**TEXTO DA PÁGINA**
☆ ☆ ☆ ☆ ☆ ☆ ☆

Filhos do Vento. A adoração de Rabo de Peixe

Filhos do Vento. A adoração de Rabo de Peixe


“AZ-RAP: Filhos do Vento”, documentário produzido pela Red Bull sobre a cena do hip hop açoriano, tem estreia mundial digital na segunda-feira, mas antes disso foi exibido em Rabo de Peixe, o lugar onde nasceu, pela voz de Sandro G.


A entrada em Rabo de Peixe faz-se pela parte rica, lugar onde moram os senhores que aqui não são de terras, são de barcos, os que levam para o mar a gente que mora lá em baixo que é a que vive da pesca. E Rabo de Peixe é gente, gente do mar e gente da terra e crianças que continuam da rua como em mais lugar nenhum. Hermano conduz-nos por esta descida à vila escolhida pelo Tremor para a abertura da edição deste ano, descida até ao estaleiro desta vila onde cresceu, onde no tempo dos avós a gente de cima, da terra, não se misturava com a gente de baixo, a do mar. Preconceito que já quase não existe, como já quase não existem as famílias de 20 filhos que Rodrigo Reis veio encontrar quando na viragem do milénio chegou de Trás-os-Montes para aqui dar aulas de música e nunca mais voltar.

☆ ☆ ☆ ☆ ☆ ☆ ☆

**DADOS FORNECIDOS**
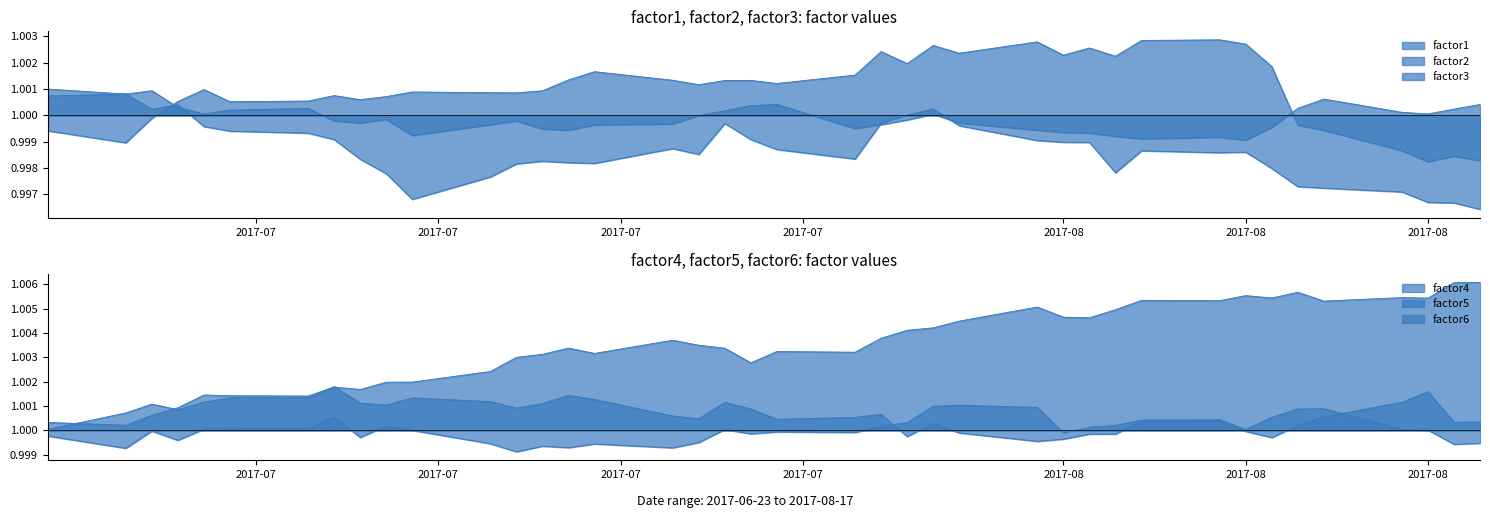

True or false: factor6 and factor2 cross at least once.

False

☆ ☆ ☆ ☆ ☆ ☆ ☆

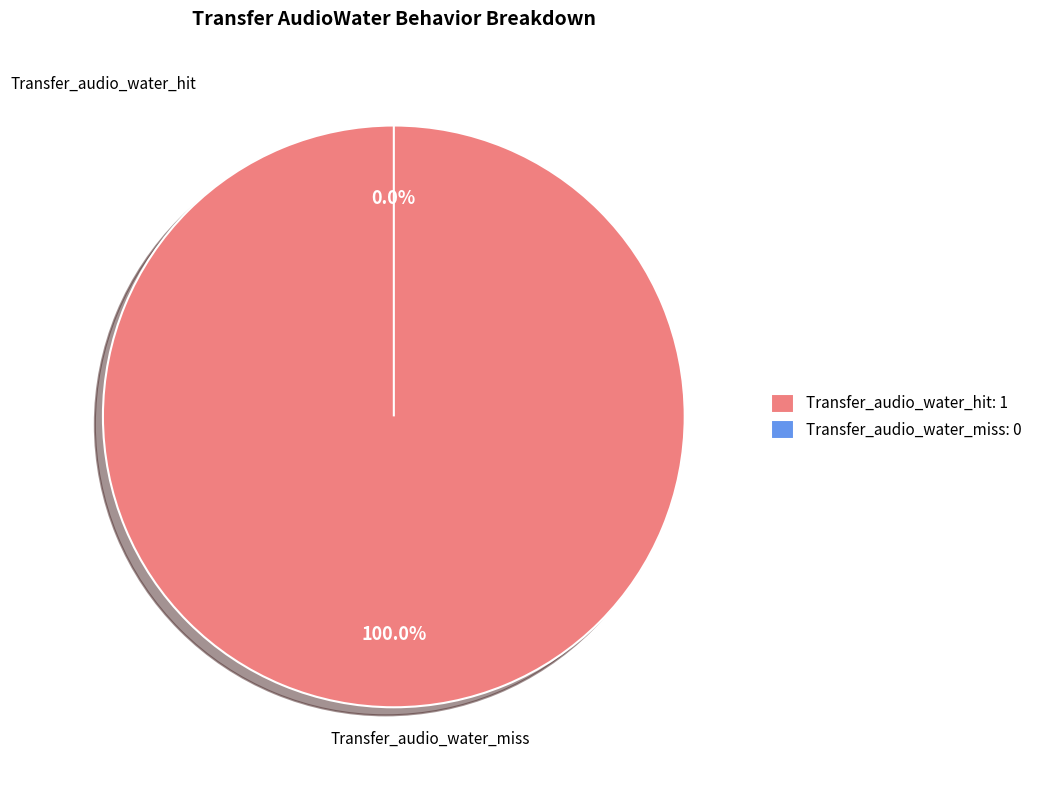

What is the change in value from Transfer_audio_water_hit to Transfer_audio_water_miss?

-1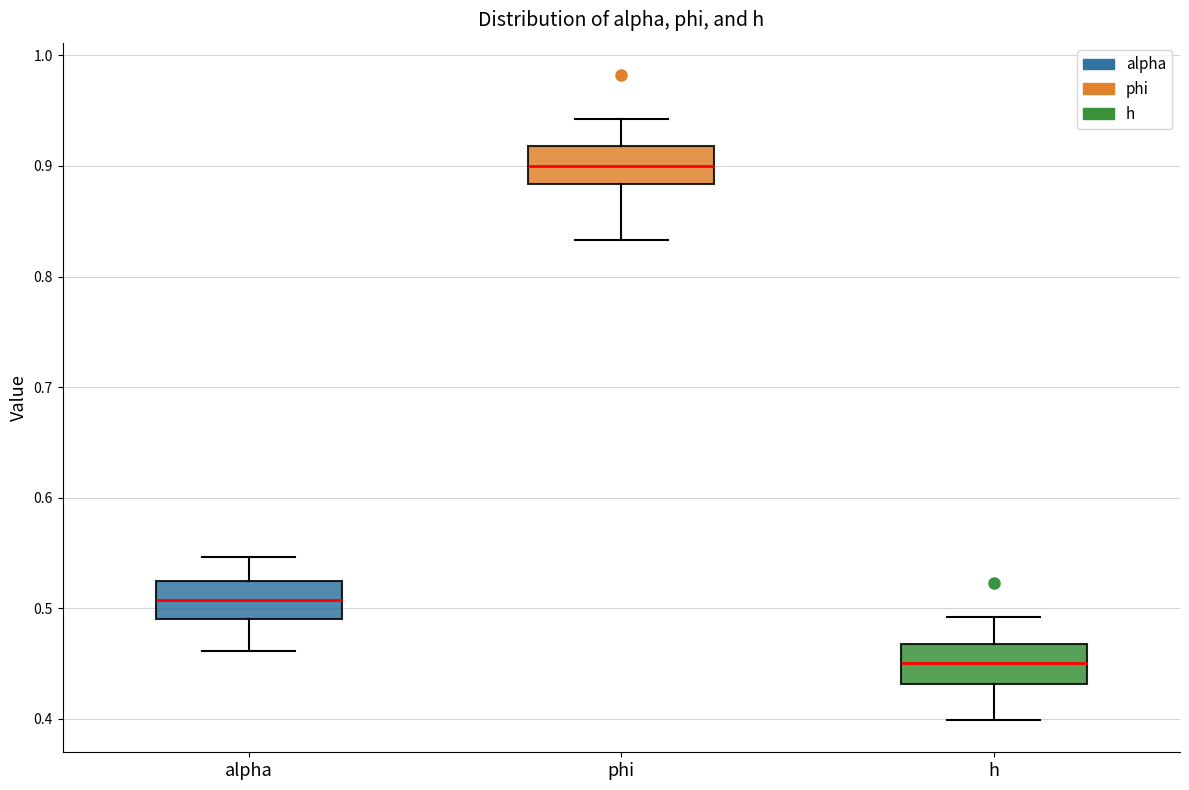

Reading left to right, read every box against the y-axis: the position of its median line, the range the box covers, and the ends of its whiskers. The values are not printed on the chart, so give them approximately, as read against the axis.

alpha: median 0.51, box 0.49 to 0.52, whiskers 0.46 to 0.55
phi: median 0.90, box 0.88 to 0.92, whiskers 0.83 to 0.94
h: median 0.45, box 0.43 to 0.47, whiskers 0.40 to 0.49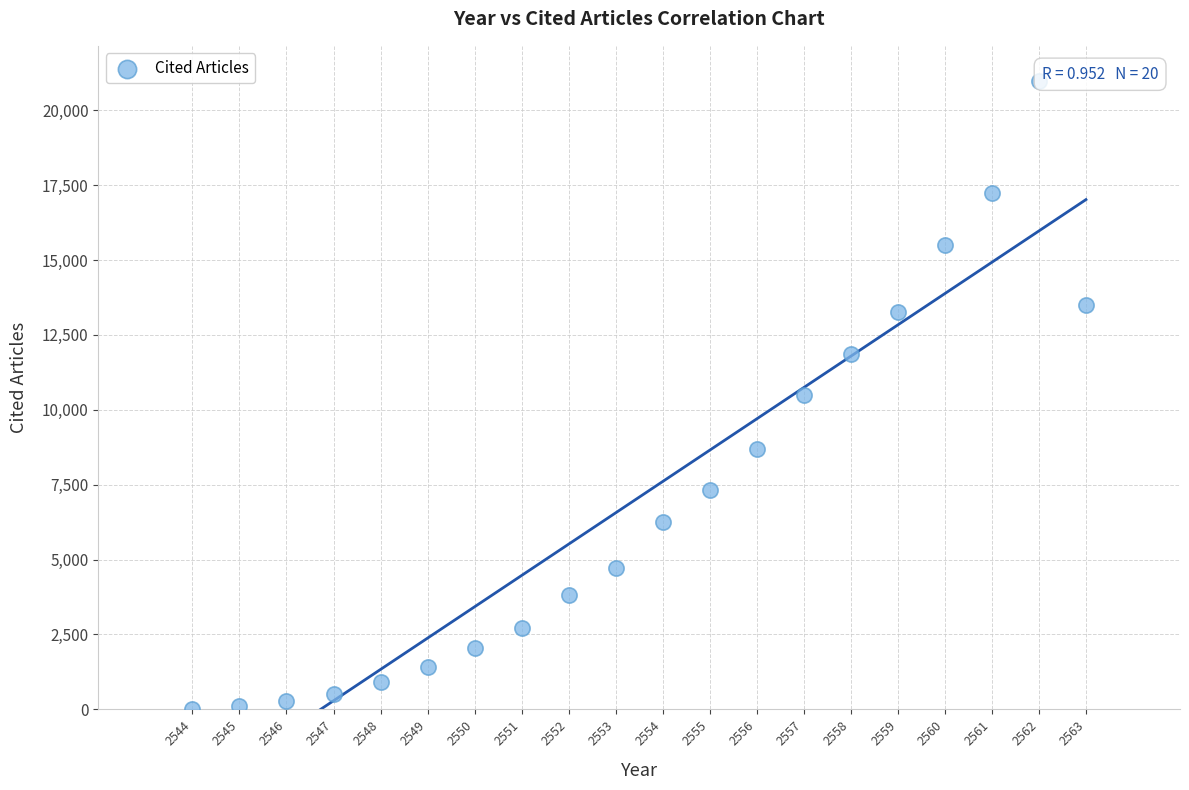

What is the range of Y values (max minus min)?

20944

☆ ☆ ☆ ☆ ☆ ☆ ☆

**TAREFA A REALIZAR**
Reproduza na íntegra, sem qualquer alteração, o texto sobre o documentário exibido em Rabo de Peixe.

**TAREFA CONCLUÍDA**
Filhos do Vento. A adoração de Rabo de Peixe

Filhos do Vento. A adoração de Rabo de Peixe


“AZ-RAP: Filhos do Vento”, documentário produzido pela Red Bull sobre a cena do hip hop açoriano, tem estreia mundial digital na segunda-feira, mas antes disso foi exibido em Rabo de Peixe, o lugar onde nasceu, pela voz de Sandro G.


A entrada em Rabo de Peixe faz-se pela parte rica, lugar onde moram os senhores que aqui não são de terras, são de barcos, os que levam para o mar a gente que mora lá em baixo que é a que vive da pesca. E Rabo de Peixe é gente, gente do mar e gente da terra e crianças que continuam da rua como em mais lugar nenhum. Hermano conduz-nos por esta descida à vila escolhida pelo Tremor para a abertura da edição deste ano, descida até ao estaleiro desta vila onde cresceu, onde no tempo dos avós a gente de cima, da terra, não se misturava com a gente de baixo, a do mar. Preconceito que já quase não existe, como já quase não existem as famílias de 20 filhos que Rodrigo Reis veio encontrar quando na viragem do milénio chegou de Trás-os-Montes para aqui dar aulas de música e nunca mais voltar.